------ DATA RECORDS ------

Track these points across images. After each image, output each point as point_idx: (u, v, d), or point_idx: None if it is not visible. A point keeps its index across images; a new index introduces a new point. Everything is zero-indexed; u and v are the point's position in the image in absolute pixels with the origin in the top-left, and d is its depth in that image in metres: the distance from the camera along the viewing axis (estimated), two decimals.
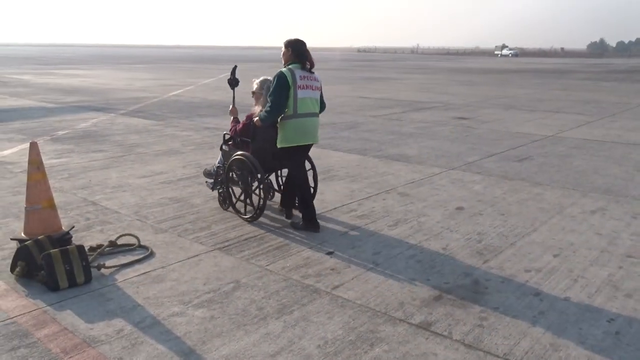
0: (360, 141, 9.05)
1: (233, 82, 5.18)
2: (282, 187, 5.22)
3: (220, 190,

------

Print every entry above again without changing a word, and omit the pictures.

Track these points across images. After each image, output each point as point_idx: (u, v, d), or point_idx: None if it is not visible. A point keeps its index across images; a new index introduces a new point. Everything is zero-indexed; u and v are the point's position in the image in absolute pixels with the origin in the top-left, and d is its depth in that image in metres: the distance from the camera along the viewing axis (estimated), two decimals.
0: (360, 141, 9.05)
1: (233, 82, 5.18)
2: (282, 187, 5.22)
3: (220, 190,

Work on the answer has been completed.